=== Task instructions ===
Retype exactly the lines below, beginning with the first and ending with the line where "thumb ip: (432, 351)" appears.

=== Data to examine ===

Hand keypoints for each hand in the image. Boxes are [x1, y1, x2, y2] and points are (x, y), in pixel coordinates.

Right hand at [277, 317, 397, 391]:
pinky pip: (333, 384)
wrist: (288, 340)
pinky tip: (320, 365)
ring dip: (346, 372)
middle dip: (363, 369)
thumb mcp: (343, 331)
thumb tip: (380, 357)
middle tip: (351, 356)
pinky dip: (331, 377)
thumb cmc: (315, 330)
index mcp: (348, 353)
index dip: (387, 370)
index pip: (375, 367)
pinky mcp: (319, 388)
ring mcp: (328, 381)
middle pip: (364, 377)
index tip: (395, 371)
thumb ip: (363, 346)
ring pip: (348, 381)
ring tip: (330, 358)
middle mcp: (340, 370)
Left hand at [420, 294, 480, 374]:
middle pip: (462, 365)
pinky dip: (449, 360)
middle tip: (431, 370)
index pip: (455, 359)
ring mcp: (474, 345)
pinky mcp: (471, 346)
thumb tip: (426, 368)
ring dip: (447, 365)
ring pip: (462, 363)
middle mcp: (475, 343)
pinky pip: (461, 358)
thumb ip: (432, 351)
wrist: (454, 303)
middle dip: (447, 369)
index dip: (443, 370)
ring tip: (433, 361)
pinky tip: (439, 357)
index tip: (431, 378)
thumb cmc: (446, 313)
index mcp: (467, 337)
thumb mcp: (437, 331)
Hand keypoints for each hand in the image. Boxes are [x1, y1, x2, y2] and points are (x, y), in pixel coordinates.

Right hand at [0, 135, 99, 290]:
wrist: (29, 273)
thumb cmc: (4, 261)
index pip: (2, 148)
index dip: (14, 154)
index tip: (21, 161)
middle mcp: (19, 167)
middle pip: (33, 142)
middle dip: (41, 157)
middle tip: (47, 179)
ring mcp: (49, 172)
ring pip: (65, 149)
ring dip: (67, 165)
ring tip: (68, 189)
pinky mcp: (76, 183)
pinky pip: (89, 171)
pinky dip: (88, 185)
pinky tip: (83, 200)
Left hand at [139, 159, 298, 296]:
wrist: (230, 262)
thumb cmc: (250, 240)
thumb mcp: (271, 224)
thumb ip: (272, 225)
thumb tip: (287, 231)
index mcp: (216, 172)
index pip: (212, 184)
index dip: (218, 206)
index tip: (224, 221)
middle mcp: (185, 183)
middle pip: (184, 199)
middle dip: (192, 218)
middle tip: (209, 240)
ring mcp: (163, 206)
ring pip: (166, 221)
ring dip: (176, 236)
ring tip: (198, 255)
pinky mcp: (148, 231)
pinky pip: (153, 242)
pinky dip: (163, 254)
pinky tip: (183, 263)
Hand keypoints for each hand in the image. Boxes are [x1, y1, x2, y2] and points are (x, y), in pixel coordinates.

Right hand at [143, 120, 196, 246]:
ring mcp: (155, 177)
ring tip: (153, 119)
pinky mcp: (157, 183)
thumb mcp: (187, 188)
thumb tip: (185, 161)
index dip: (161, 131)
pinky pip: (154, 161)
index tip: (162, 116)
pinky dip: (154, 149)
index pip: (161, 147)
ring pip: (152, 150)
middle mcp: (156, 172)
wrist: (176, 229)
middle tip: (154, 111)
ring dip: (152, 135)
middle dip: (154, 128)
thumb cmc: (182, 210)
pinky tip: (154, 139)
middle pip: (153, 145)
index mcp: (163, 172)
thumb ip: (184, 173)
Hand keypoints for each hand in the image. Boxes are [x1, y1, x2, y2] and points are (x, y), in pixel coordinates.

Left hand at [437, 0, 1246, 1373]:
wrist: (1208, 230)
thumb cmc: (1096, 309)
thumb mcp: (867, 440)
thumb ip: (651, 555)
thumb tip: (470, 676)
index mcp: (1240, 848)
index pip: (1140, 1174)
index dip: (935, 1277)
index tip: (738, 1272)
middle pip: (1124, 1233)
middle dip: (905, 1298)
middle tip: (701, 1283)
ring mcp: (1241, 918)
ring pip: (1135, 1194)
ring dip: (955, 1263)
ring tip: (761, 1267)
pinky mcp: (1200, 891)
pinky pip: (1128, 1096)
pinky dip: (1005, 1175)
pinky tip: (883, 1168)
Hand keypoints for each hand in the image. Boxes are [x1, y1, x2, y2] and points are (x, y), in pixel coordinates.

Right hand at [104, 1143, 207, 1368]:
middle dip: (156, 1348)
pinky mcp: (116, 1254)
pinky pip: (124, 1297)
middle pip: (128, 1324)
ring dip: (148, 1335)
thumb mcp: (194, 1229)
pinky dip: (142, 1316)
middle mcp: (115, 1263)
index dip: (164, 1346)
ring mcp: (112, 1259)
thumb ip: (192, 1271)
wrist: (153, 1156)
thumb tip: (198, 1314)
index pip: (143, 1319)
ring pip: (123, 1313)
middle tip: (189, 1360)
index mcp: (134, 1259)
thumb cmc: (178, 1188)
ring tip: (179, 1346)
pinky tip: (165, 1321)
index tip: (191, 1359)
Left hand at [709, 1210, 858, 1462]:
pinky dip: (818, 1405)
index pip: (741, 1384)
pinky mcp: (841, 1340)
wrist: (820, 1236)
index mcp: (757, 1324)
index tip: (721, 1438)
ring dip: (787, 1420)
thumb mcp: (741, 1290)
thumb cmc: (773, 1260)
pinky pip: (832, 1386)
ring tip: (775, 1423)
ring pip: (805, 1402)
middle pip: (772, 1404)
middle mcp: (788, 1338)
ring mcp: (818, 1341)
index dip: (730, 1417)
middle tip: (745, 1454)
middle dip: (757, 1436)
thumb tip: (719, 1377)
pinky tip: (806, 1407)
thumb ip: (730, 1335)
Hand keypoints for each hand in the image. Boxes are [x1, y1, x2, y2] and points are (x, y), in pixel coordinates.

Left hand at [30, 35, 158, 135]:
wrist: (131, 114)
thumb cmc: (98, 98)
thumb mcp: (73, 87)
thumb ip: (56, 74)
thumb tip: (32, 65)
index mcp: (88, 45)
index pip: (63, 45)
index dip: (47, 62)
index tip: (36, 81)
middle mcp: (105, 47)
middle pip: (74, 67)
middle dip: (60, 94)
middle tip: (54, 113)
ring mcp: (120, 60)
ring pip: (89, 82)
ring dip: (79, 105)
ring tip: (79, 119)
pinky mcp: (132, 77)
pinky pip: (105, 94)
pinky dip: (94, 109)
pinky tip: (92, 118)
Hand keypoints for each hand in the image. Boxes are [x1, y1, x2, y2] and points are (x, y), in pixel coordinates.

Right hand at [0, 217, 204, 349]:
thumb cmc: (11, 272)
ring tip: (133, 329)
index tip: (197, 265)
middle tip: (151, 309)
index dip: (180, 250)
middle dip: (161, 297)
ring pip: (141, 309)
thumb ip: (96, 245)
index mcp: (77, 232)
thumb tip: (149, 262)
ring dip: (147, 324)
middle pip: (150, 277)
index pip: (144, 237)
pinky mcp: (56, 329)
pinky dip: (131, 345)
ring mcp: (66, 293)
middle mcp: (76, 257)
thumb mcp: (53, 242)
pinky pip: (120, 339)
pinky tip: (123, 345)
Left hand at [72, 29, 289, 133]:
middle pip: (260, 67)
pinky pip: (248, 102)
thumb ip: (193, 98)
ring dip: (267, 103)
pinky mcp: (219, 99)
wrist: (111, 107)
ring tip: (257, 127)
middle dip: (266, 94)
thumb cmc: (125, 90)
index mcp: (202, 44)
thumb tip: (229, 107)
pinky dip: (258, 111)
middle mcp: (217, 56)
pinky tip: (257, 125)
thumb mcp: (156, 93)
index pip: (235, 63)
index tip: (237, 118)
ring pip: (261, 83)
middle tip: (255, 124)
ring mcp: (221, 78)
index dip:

=== Answer area ===
Hand keypoints for each hand in the image. Boxes are [x1, y1, x2, y2] and points are (x, y), in pixel coordinates.

Right hand at [277, 317, 397, 391]:
pinky pip: (333, 384)
wrist: (288, 340)
pinky tip: (320, 365)
ring dip: (346, 372)
middle dip: (363, 369)
thumb mcp: (343, 331)
thumb tip: (380, 357)
middle tip: (351, 356)
pinky dip: (331, 377)
thumb cmc: (315, 330)
index mcp: (348, 353)
index dip: (387, 370)
index pip: (375, 367)
pinky mcp: (319, 388)
ring mcp: (328, 381)
middle pip: (364, 377)
index tip: (395, 371)
thumb ip: (363, 346)
ring pip: (348, 381)
ring tip: (330, 358)
middle mcp: (340, 370)
Left hand at [420, 294, 480, 374]:
middle pip: (462, 365)
pinky dip: (449, 360)
middle tip: (431, 370)
index pip: (455, 359)
ring mcp: (474, 345)
pinky mcp: (471, 346)
thumb tip: (426, 368)
ring dip: (447, 365)
ring pip: (462, 363)
middle mcp: (475, 343)
pinky pip: (461, 358)
thumb ip: (432, 351)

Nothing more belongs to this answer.